PERAN LANUD SULTAN HASANUDDIN PADA LATIHAN OPERASI “SIKATAN DAYA” 2009

Dibaca: 10 Oleh 16 Mei 2010Tidak ada komentar
2015 06 02 00002
#TNIAU 

Pada pelaksanakan Latihan Operasi “ Sikatan Daya “ 2009 Koopsau II melibatkan Lanud jajaran yang berada di bawah kendali Panglima Koopsau II dengan sasaran operasi udara daerah Sangata Kalimatan Timur. Lanud Sultan Hasanuddin yang merupakan Lanud jajaran Koopsau II ditunjuk sebagai salah satu Satuan Pelaksana Operasi Udara ( Satlakopsud ) Hasanuddin dengan tugas dan tanggung jawab melaksanakan Pengamatan dan Pengintai Udara Strategis dengan menggunakan 1 pesawat Boeing 737 ke Sangata pada hari “ H-2” jam “J”.

 

Mempersiapkan 3 pesawat tempur Sukhoi dan menggeser tim recovery untuk pesawat tempur SU-27/30 ke Satlakopsud Balikpapan pada hari “H-1”, serta melaksanakan “ Operasi Lawan Udara Ofensif “ pada hari “H” terhadap daerah sasaran yaitu Sangata dengan menggunakan 8 Mortir. Untuk menambah waktu jelajah pesawat Sukhoi pada pelaksanaan operasi hari “H” dilakukan pengisian bahan bakar di udara (air refueling) dengan pesawat KC-130 BT yang merupakan BKO dari Satlakopsud Abd. Saleh pada hari “H-2” . Kegiatan pengisian bahan bakar di udara dilaksanakan pada hari “H” jam “J + 45 “ pada koordinat N 01º15’ 100” E 116º52’900”.
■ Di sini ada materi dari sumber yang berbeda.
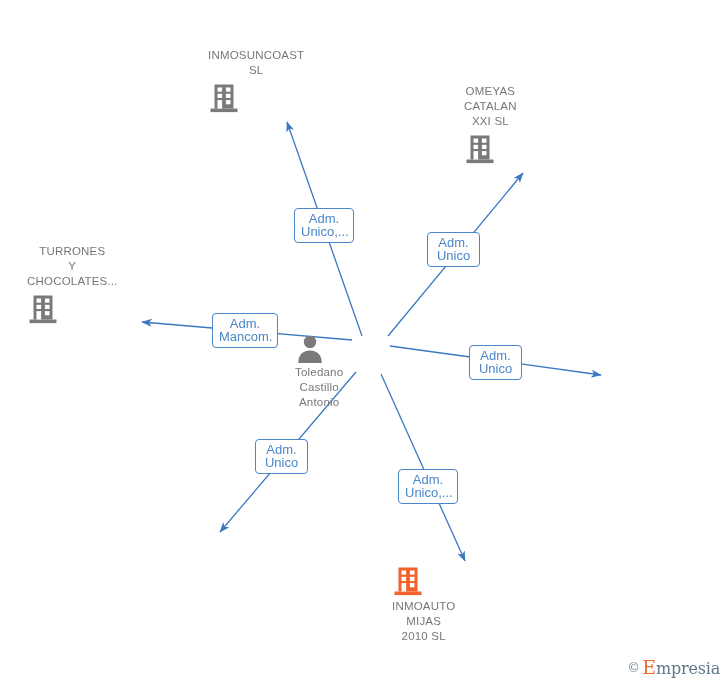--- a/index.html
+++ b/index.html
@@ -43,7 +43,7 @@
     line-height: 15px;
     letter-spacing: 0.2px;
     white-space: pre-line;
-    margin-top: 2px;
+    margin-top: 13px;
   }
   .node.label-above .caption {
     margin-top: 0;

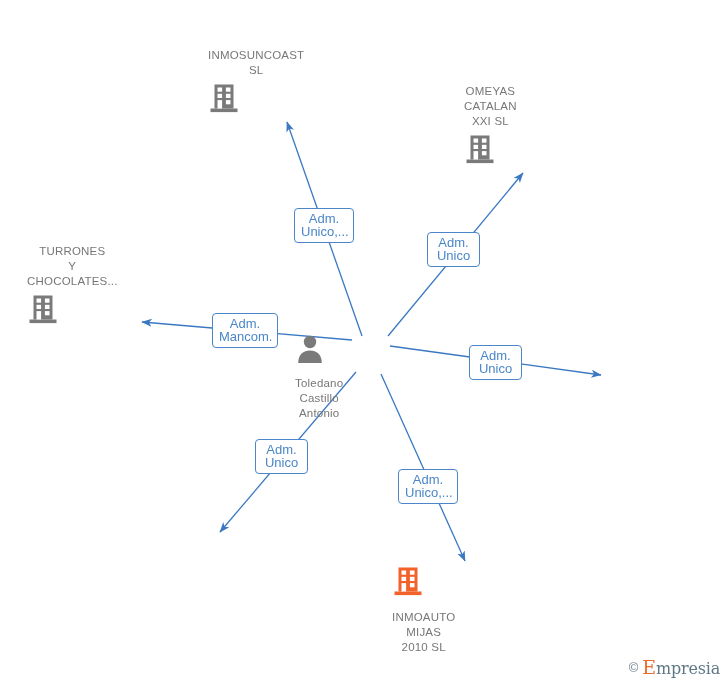--- a/index.html
+++ b/index.html
@@ -185,6 +185,27 @@
   </div>
 
 
+  <div class="node label-below" style="left:206px; top:536px;">
+    <span class="icon-wrap">
+      <svg width="32" height="32" viewBox="0 0 32 32">
+        <g fill="#7a7a7a">
+          <rect x="6.5" y="2.5" width="19" height="24"></rect>
+          <rect x="2.5" y="26.5" width="27" height="3.6"></rect>
+        </g>
+        <g fill="#ffffff">
+          <rect x="9.5" y="5.5" width="4.6" height="4.2"></rect>
+          <rect x="17.9" y="5.5" width="4.6" height="4.2"></rect>
+          <rect x="9.5" y="11.8" width="4.6" height="4.2"></rect>
+          <rect x="17.9" y="11.8" width="4.6" height="4.2"></rect>
+          <rect x="9.5" y="18.1" width="4.6" height="8.4"></rect>
+          <rect x="17.9" y="18.1" width="4.6" height="4.2"></rect>
+        </g>
+      </svg>
+    </span>
+    <span class="caption">PROMOCIONES
+ANDALUZAS
+TOLEDANO...</span>
+  </div>
 
   <div class="node label-below" style="left:467px; top:565px;">
     <span class="icon-wrap">

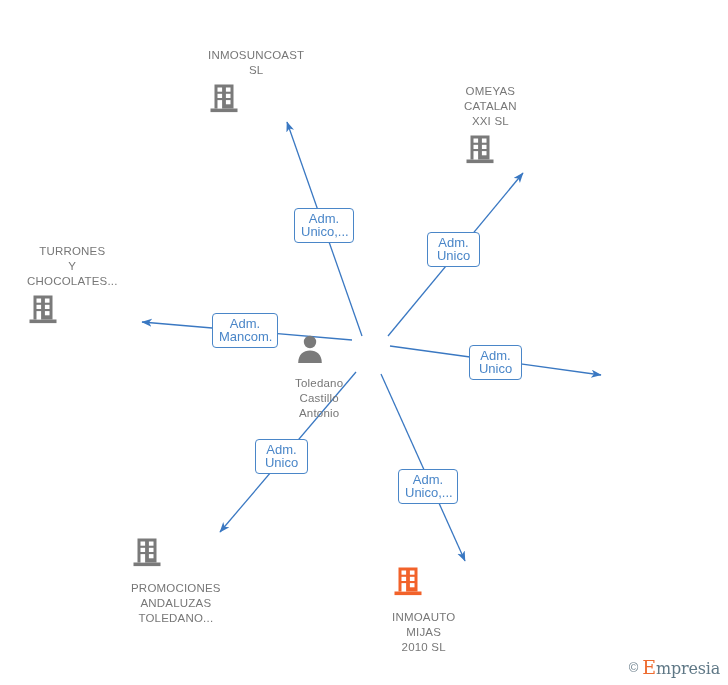--- a/index.html
+++ b/index.html
@@ -226,7 +226,7 @@
     </span>
     <span class="caption">INMOAUTO
 MIJAS
-2010  SL</span>
+2011  SL</span>
   </div>
 
   <div class="edge-label" style="left:294px; top:208px; width:60px;">Adm.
Baca juga:  Delapan Pesawat Jupiter Aerobatic Team Transit Di Lanud Halim Perdanakusuma

 

Selain itu, Satlakopsud Hasanuddin menerima BKO 1 pesawat Helikopter SA-330 Puma dari Koopsau I dengan tugas melaksanakan operasi SAR dan operasi SAR Tempur, yaitu melaksanakan pencarian dan penyelamatan personel dan materiil yang memiliki nilai taktis dan strategis di mandala operasi pada hari “ H-4” sampai dengan “H+3”

 

Pangkalan TNI AU Sultan Hasanuddin bertugas merencanakan dan menyediakan dukungan terhadap seluruh kebutuhan operasional bagi unsur – unsur yang berada di bawah Satlakopsud Hasanuddin serta menyelenggarakan keamanan dan pertahanan pangkalan pada hari “H-2” sampai dengan “H+3” dalam rangka mendukung Tugas Pokok Satlakopsud Hasanauddin. Demikian penjelasan Kepala Penerangan dan Perpustakaan Lanud Sultan Hasanuddin Makassar, (5/8).